Ich bin grösser als mein Leben.
Ich bin das Licht, der Strahl, das Auge.
Ich bin eine Himmelstänzerin, eine Dakini.

In ein paar Tagen fängt meine Ausbildung in Frauenmassage und Sexualcoaching an.

* Den Ausdruck „geborgen im Ungeborgenen“ habe ich aus diesem Gedicht:

Ich suche nicht – ich finde.

Suchen – das ist Ausgehen von alten Beständen und ein Finden-Wollen von bereits Bekanntem im Neuem.

Finden – das ist das völlig Neue!

Das Neue auch in der Bewegung. Alle Wege sind offen und was gefunden wird, ist unbekannt. Es ist ein Wagnis, ein heiliges Abenteuer!
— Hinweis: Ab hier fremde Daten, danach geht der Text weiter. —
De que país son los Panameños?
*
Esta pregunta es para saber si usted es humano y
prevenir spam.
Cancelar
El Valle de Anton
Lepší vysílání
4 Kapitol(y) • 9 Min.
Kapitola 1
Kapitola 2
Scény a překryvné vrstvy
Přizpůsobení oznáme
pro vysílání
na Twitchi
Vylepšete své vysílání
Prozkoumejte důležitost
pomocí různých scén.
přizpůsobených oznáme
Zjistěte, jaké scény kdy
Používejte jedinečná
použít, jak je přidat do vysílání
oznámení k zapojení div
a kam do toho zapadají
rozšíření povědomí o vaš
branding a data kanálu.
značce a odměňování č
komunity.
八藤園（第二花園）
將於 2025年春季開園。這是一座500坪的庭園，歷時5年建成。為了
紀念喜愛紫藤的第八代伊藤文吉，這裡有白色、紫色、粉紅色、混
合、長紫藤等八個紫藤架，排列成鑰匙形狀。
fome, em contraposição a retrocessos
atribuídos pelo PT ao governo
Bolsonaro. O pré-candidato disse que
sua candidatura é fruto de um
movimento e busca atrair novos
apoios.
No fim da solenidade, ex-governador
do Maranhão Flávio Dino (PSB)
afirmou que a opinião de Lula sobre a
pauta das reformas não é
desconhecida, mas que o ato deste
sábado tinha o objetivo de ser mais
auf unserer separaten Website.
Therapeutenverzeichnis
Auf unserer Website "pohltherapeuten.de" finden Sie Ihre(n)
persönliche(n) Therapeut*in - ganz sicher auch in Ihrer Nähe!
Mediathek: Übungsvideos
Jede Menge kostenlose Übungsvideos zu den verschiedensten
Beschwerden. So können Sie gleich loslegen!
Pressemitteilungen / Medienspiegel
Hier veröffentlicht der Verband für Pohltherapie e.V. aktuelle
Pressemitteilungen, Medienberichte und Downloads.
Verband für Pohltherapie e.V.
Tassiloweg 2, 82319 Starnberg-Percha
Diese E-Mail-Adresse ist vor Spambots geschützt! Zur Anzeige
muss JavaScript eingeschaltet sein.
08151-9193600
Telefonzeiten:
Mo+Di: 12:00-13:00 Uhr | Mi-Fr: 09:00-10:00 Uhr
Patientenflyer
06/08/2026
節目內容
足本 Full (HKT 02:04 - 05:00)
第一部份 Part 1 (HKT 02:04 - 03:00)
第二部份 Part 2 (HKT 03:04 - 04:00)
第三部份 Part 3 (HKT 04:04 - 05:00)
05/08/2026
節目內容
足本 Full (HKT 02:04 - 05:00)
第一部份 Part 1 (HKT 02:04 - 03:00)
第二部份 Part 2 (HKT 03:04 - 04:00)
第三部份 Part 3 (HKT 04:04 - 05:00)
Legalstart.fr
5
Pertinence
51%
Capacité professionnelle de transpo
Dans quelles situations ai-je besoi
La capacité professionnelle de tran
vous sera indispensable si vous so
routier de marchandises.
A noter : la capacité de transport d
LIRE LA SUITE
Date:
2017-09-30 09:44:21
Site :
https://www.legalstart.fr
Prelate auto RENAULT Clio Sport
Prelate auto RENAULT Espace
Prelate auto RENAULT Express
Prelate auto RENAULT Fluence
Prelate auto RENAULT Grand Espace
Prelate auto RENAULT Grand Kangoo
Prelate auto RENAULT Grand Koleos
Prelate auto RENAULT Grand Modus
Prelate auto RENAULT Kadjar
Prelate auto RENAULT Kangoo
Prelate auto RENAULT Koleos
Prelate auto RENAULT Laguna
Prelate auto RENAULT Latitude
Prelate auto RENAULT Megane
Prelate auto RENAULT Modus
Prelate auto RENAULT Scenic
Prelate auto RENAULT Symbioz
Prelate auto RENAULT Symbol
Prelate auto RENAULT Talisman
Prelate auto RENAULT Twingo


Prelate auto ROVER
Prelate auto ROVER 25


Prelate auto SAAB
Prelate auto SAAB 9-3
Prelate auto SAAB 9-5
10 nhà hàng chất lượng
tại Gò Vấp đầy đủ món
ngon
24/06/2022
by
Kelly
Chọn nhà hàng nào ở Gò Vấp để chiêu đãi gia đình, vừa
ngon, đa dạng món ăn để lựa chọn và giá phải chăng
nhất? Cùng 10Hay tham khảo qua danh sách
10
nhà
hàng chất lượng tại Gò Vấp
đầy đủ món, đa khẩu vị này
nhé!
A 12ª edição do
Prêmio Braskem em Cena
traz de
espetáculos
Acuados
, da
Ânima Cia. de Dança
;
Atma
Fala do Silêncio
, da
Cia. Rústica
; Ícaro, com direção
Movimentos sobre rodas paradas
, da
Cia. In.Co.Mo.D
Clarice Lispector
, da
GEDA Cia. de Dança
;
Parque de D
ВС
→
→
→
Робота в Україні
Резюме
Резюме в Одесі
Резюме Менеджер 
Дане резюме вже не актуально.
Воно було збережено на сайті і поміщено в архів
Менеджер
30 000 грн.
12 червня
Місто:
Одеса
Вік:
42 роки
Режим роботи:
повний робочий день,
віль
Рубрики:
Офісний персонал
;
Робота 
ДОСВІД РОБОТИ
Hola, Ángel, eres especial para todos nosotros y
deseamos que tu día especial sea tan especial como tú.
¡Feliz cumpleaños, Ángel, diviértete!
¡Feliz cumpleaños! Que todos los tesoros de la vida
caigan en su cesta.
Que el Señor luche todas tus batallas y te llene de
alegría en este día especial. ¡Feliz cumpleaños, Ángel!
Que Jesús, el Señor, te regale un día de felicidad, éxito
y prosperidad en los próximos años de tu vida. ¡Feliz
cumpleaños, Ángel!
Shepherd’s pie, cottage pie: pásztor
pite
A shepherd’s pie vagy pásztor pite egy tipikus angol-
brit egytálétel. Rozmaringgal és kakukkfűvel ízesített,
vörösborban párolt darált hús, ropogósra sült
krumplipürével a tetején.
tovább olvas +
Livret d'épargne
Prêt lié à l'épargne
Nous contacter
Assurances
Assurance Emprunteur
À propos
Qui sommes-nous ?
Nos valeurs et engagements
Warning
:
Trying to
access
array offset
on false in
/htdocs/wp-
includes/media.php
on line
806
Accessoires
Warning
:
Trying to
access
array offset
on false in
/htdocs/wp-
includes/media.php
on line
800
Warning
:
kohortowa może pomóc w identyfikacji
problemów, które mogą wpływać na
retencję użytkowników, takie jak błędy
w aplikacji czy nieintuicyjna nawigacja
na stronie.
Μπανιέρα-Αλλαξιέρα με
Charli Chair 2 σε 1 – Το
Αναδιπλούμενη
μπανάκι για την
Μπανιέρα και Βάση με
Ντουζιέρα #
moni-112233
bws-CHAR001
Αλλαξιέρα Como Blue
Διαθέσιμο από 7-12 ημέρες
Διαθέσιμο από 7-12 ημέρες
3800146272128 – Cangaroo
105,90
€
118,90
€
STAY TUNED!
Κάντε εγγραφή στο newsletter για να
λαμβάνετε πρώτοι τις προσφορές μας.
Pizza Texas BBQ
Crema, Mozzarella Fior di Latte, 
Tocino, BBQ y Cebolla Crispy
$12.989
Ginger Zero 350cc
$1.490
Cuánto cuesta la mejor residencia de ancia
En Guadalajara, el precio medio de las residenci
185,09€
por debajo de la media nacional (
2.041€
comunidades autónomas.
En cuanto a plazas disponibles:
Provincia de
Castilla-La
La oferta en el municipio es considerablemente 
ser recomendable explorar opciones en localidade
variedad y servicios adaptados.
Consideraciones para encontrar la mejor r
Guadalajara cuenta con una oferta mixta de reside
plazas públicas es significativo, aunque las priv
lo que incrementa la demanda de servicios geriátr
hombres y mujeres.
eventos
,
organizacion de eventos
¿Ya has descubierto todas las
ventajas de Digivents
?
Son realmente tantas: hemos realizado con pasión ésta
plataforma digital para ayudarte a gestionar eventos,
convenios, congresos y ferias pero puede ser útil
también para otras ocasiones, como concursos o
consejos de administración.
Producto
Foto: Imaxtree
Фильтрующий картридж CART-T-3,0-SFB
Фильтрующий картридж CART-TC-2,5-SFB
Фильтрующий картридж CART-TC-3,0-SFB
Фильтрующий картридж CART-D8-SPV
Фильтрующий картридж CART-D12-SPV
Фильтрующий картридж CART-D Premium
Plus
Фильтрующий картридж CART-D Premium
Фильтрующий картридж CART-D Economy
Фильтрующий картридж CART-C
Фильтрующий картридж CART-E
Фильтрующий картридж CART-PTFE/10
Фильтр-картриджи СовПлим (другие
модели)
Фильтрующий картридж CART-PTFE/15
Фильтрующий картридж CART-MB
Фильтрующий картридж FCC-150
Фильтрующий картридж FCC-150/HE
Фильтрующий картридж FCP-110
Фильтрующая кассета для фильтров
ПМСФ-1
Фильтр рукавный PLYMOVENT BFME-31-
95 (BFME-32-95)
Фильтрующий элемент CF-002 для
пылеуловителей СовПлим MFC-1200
Die Ungewißheit solcher Wagnisse können eigentlich nur jene auf sich nehmen, die sich im Ungeborgenen geborgen wissen, die in die Ungewißheit, in die Führerlosigkeit geführt werden, die sich im Dunkeln einem unsichtbaren Stern überlassen, die sich vom Ziele ziehen lassen und nicht – menschlich beschränkt und eingeengt – das Ziel bestimmen.

Dieses Offensein für jede neue Erkenntnis im Außen und Innen: Das ist das Wesenhafte des modernen Menschen, der in aller Angst des Loslassens doch die Gnade des Gehaltenseins im Offenwerden neuer Möglichkeiten erfährt.